Portraits again took up much of his time in 1633, among them the two companions to the portraits of the year before, and another pair, "Willem Burchgraeff," at Dresden [No. 1557], and "Margaretha van Bilderbeecq," his wife, in Frankfort [No. 182]. The painter's masterpiece, however, in matrimonial groups, is the "Shipbuilder and his Wife," at Buckingham Palace.

[The Hague

THE ANATOMY LESSON
(1632)

[Cassel

PORTRAIT OF JAN HERMAN KRUL
(1633)

There are thirteen other signed portraits of that year, including one of "Jan Herman Krul," at Cassel [No. 213], two of "Saskia"—one at Dresden [No. 1556]; one, called however, "Lysbeth van Rijn," which belonged to the late Baroness Hirsch-Gereuth—and two of himself, one, the oval portrait in the Louvre [No. 412], and the other in the collection of M. Warneck at Paris.

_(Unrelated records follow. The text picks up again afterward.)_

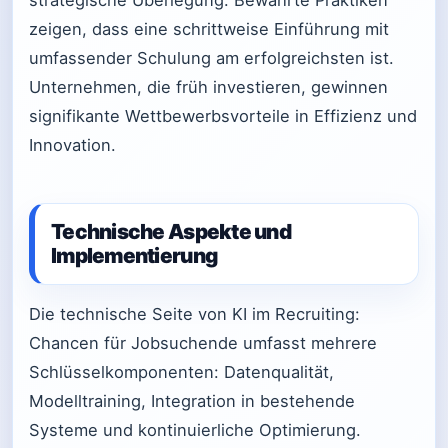
strategische Überlegung. Bewährte Praktiken
zeigen, dass eine schrittweise Einführung mit
umfassender Schulung am erfolgreichsten ist.
Unternehmen, die früh investieren, gewinnen
signifikante Wettbewerbsvorteile in Effizienz und
Innovation.
Technische Aspekte und
Implementierung
Die technische Seite von KI im Recruiting:
Chancen für Jobsuchende umfasst mehrere
Schlüsselkomponenten: Datenqualität,
Modelltraining, Integration in bestehende
Systeme und kontinuierliche Optimierung.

Out of these twelve signatures, only one is the monogram R.H.L., the other eleven being signed with the full name, and from only one of these, "A Head of a Girl," in the collection of Prince Jousoupoff, is the d missing.

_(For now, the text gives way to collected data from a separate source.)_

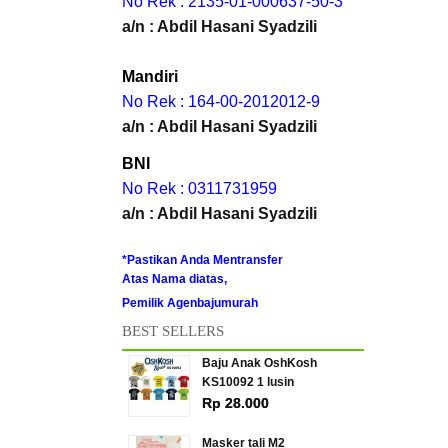
No Rek : 2135-01-000637-50-3
a/n : Abdil Hasani Syadzili
Mandiri
No Rek : 164-00-2012012-9
a/n : Abdil Hasani Syadzili
BNI
No Rek : 0311731959
a/n : Abdil Hasani Syadzili
*Pastikan Anda Mentransfer
Atas Nama diatas,
Pemilik Agenbajumurah
BEST SELLERS
Baju Anak OshKosh
KS10092 1 lusin
Rp 28.000
Masker tali M2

Three subject-pictures also belong to that year, in all probability; "An Entombment," in the Hunterian Museum, Glasgow; a small picture described as "Petitioners to a Biblical Prince," belonging to M. Léon Bonnat of Paris; and "A Philosopher in Meditation" [No. 2541], in the Louvre. The last, indeed, though undated, may almost certainly be attributed to that year, since its companion, another "Philosopher in Meditation," also in the Louvre [No. 2540], is signed R. van Rijn, 1631. But the great event of the year must have been the patronage which came to him from Prince Frederick-Henry, resulting in the purchase of two pictures, both of which, in later years, after passing to the gallery at Düsseldorf, were transferred to Munich.

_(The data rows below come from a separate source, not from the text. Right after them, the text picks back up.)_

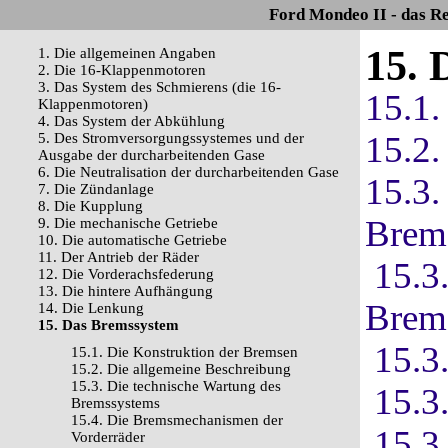
Ford Mondeo II - das R
15. 
1. Die allgemeinen Angaben
2. Die 16-Klappenmotoren
3. Das System des Schmierens (die 16-
15.1.
Klappenmotoren)
4. Das System der Abkühlung
15.2.
5. Des Stromversorgungssystemes und der
Ausgabe der durcharbeitenden Gase
6. Die Neutralisation der durcharbeitenden Gase
15.3.
7. Die Zündanlage
8. Die Kupplung
Brem
9. Die mechanische Getriebe
10. Die automatische Getriebe
11. Der Antrieb der Räder
15.3
12. Die Vorderachsfederung
13. Die hintere Aufhängung
Brems
14. Die Lenkung
15. Das Bremssystem
15.3
15.1. Die Konstruktion der Bremsen
15.2. Die allgemeine Beschreibung
15.3. Die technische Wartung des
15.3
Bremssystems
15.4. Die Bremsmechanismen der
15.3
Vorderräder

In both we see Rembrandt at his most characteristic—his determination to tell his story clearly, to concentrate his light upon the chief figure, the keynote of his theme, to get the true and expressive actions of his personages, not even yet free of some exaggeration, without troubling a jot as to the minor detail of correct costume. So, in the first, "The Elevation of the Cross" [No. 327], the cross, with the tense figure wrung with anguish, slants right athwart the picture, and stands out against the murky sky and dim surrounding crowds with startling incisiveness. So the four men occupied in raising it display an almost passionate energy; so a soldier wears a more or less classical helmet and breastplate over a sleeved doublet unknown to Rome; a man behind is dressed in the peasant's ordinary garb of Rembrandt's day; and another, wearing a doublet and soft flat cap, seems to be Rembrandt's self; while the centurion on horseback superintending the carrying out of the sentence is a frank Turk as to his headgear, a nondescript for the rest of him. The other, "The Descent from the Cross" [No. 326], while displaying many of the same qualities, merits and defects alike, is more deliberately composed, suffers indeed from that over-composition already noticed, being too obviously built up into that high pyramidal form, which we found in "The Presentation in the Temple." There is, nevertheless, a very delicate sentiment of pathos in it, and that Rembrandt himself was content with it, is shown not only by his correspondence with Huygens on the subject, but by the fact that he repeated it on a larger scale during the following year. Yet so curiously capricious was he in adding or withholding date and signature that neither has a date, and only "The Descent from the Cross" is inscribed with what appears to be C. Rlembrant f.